Is it always necessary to implement a hash table with dynamic memory allocation?

Question

I have searched the web on this and asked my TAs and I haven’t received a very solid answer. I am testing different data structures on performance for inserting and searching for data. One of the data structures I am testing is a hash table.

I understand that dynamically allocating memory is beneficial If you don’t know the end size of the array and want to implement array double for any number of reasons. But say we know the amount of data. In this case 40,000 integer values. Do I need to dynamically allocate an array on the heap or can I get the same functionality and use from instantiating statically with the stack? I would do everything the same, create my header file, my implementation file, and main() but not dynamically allocate memory.

Answer 1

It really depends on what you mean by "dynamic allocation".

A typical hash table contains an array of buckets (or array of pointers to buckets). Each bucket holds the collection of things that hashed to the same hash. So given a collection of 40000 int you want to put in the hash table you'll need some form of dynamic alloation for each bucket collection itself since you'll have no idea how many items will end up in each bucket.

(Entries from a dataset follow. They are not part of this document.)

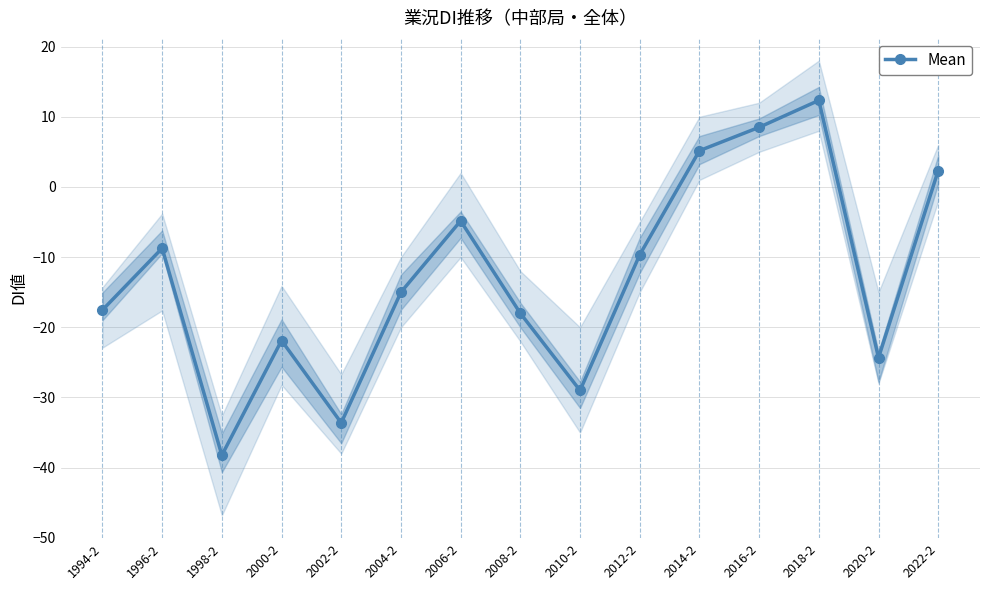

What is the value of the 2nd point from the left?

-8.7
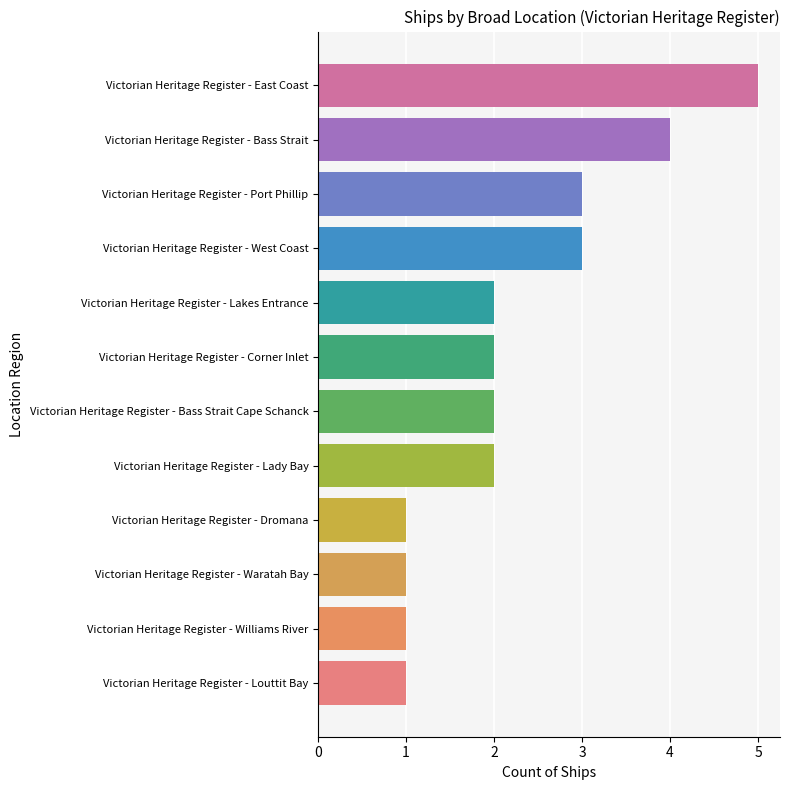

What is the minimum value shown in the chart?

1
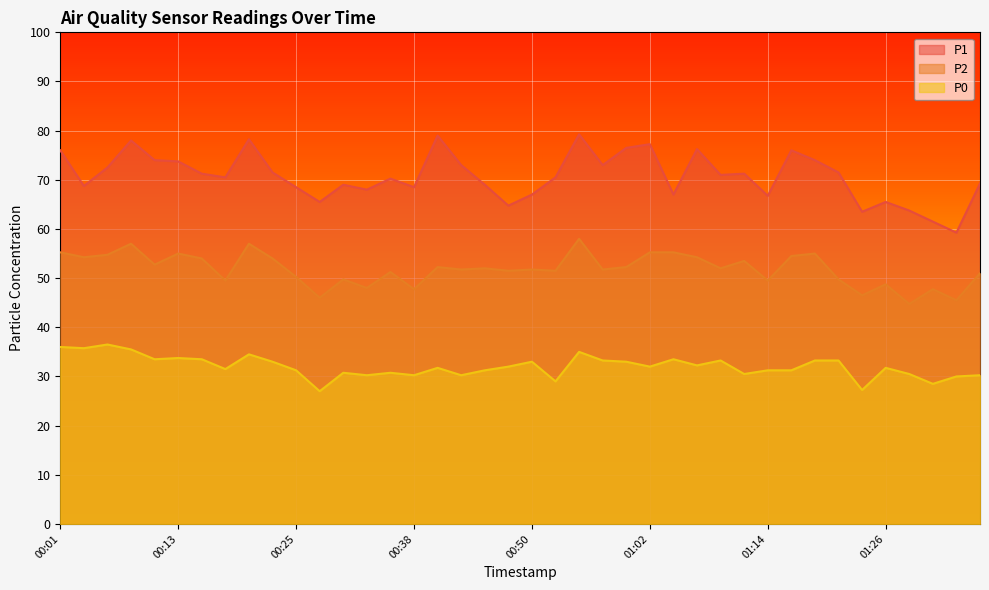

True or false: P0 and P1 intersect in this chart.

False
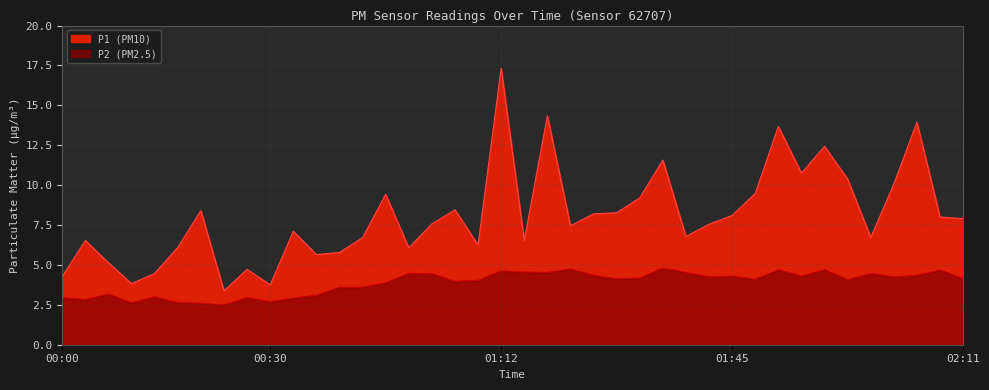

Reading left to right, list all the values displayed in this chart.

P1: 00:00=4.3	00:03=6.5	00:05=5.1	00:11=3.8	00:14=4.5	00:16=6.1	00:22=8.4	00:24=3.4	00:27=4.7	00:30=3.8	00:32=7.1	00:35=5.7	00:38=5.8	00:43=6.7	00:49=9.4	00:57=6.1	01:05=7.6	01:07=8.4	01:10=6.2	01:12=17.3	01:15=6.5	01:17=14.3	01:28=7.5	01:30=8.2	01:33=8.3	01:35=9.2	01:38=11.6	01:40=6.8	01:43=7.5	01:45=8.1	01:48=9.5	01:50=13.7	01:53=10.8	01:55=12.4	01:58=10.4	02:00=6.7	02:03=10.1	02:05=13.9	02:08=8.0	02:11=7.9
P2: 00:00=3.0	00:03=2.8	00:05=3.2	00:11=2.6	00:14=3.0	00:16=2.6	00:22=2.6	00:24=2.5	00:27=3.0	00:30=2.7	00:32=2.9	00:35=3.1	00:38=3.6	00:43=3.6	00:49=3.9	00:57=4.5	01:05=4.5	01:07=4.0	01:10=4.0	01:12=4.6	01:15=4.5	01:17=4.5	01:28=4.8	01:30=4.3	01:33=4.1	01:35=4.2	01:38=4.8	01:40=4.5	01:43=4.2	01:45=4.3	01:48=4.1	01:50=4.7	01:53=4.3	01:55=4.7	01:58=4.1	02:00=4.5	02:03=4.2	02:05=4.3	02:08=4.7	02:11=4.2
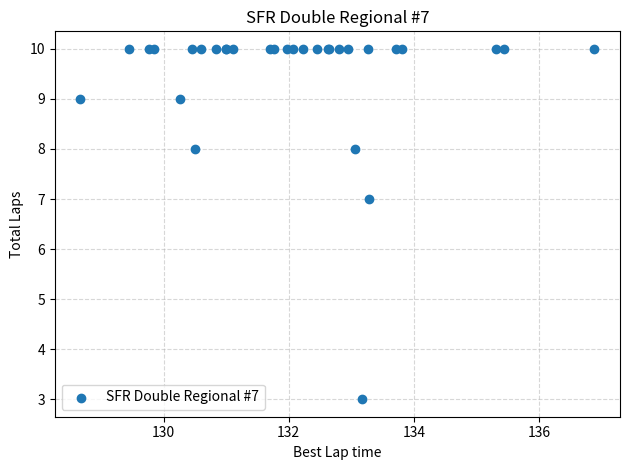

What Y value in the scatter plot is closest to 6?

7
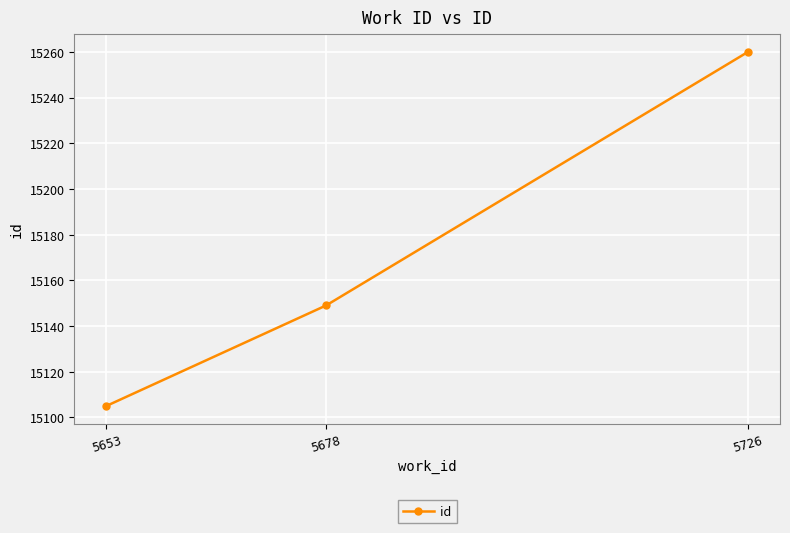

How many values are below 15149?

1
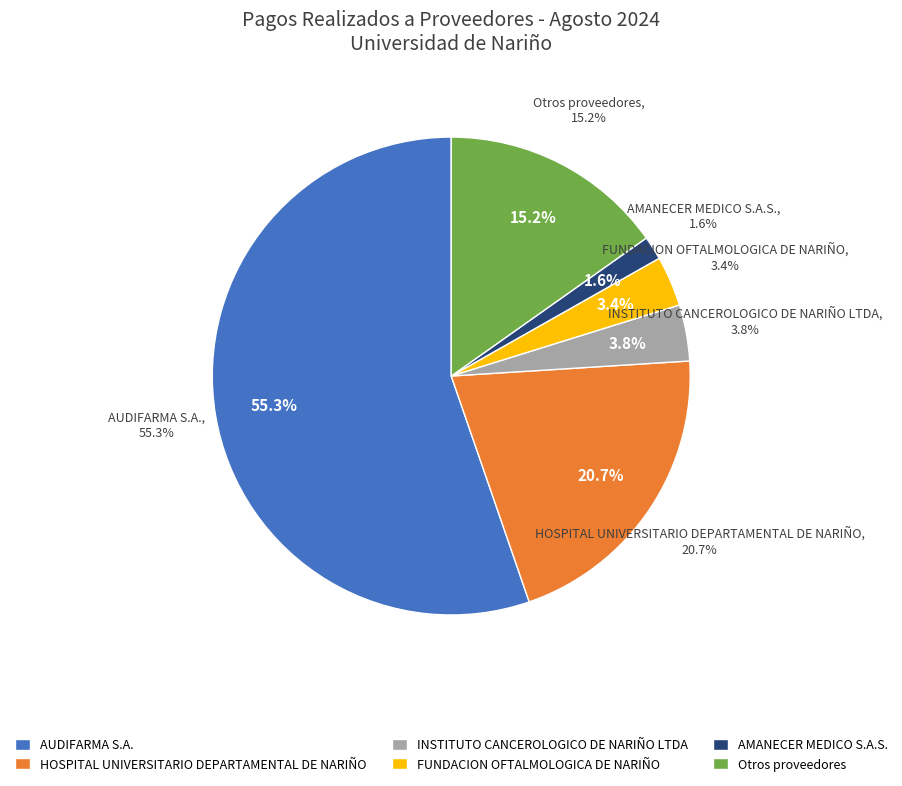

What is the change in value from FUNDACION OFTALMOLOGICA DE NARIÑO to AMANECER MEDICO S.A.S.?

-6772715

If by dynamic alloction you mean "calls to malloc" then you could manage the memory for the hash table itself, the bucket collection, each individual bucket yourself using "placement new" or some other form of your own memory management. You'd calculate the amount of memory needed for your implementation of a hash table, plus the collection of buckets, plus the worst case for memory for the maximum number of used buckets which is 40000 since worst case is one entry per bucket unless your hash function's range in less than 40000

As an example a hash table could be something like

template <typename T> class Bucket {
  int size;
  T* items;
};

template <typename T> class HashTable {
  int size;  // optional if you know your hash function's range
  Bucket<T>* buckets;
};

So you need

max_buckets = min(hash_table_range, num_items);
bytesNeeded = sizeof(HashTable<T>)
            + num_hash_values * sizeof(Bucket<T>*)
            + max_buckets * sizeof(Bucket<T>)
            + sizeof(T) * num_items;

You'd still have to manage alloation of buckets (so there is "dyanmic allocation" in a sense) and you'd need to be able to shuffle the buckets around as they grow since there'd be no room to grow them in place which seems to me would add a ton of overhead. It's just that you're managing that allocation yourself so whether that's "dynamic allocation" is up to you.

Answer 2

If you know the maximum (or fixed) size that your hash table will be, you can very much statically allocate it.

The main reason for dynamic allocation is to vary the size at runtime and to be able to pass ownership of the structure from function to function. For example (and this is not tied to hash tables at all so I'll just use a generic structure):

Item *GetItem() {
    return new Item();
}

That dynamically allocates the item and passes it back to the caller (along with the ownership (responsibility for managing its lifetime)). A naive way of avoiding dynamic allocation would be:

Item *GetItem() {
    Item item;
    return &item;
}

Unfortunately, that address is unusable on return since item has gone out of scope at that point, so you could stop that from happening with:

Item *GetItem() {
    static Item item;
    return &item;
}

That preserves the object even after return from the function but has the restriction that only one copy of it ever exists. If you try to get two items from that function, they'll be the same one, and you may have bugs unless you realise that.

So, I would say that, provided you only need one hash table, you can avoid dynamic memory allocation simply by having a static copy of it.

Of course, aside from the single copy restriction, that also has the downside of requiring you to allocate the maximum space needed. That's not necessarily a bad idea (especially if it's fixed size) but it may cause inefficiencies.

---

In any case, you may be worrying about performance unnecessarily. You can just as easily dynamically allocate the structure in its maximum/fixed size up front (rather than doing lots of small allocations and de-allocations). Since that only really happens once per hash table (with hopefully a lot of use of the hash table before deallocating), the cost will be be relatively minor.

And it gives you back the ability to have more than one hash table in the program.

Answer 3

Good question. You can implement malloc on a system without dynamic memory allocation by simply putting a big empty table inside of malloc.c, and handling out portions of it until you ran out. Free would insert lumps back into this, so you might never run out.

A related way of allocating memory is via a frame allocator (sometimes a pool allocator); so named because it hands out access to N M-sized objects, rather than a true dynamic allocator where every object is a different size. Frame allocators are awesome because they are fast and simple -- a rare combination.

So, certainly you can work on your system without dynamically allocating, but you might need to ask yourself why? You could write it in terms of an unspecified allocator, which you could implement with a very simple frame allocator, then expand it as needed.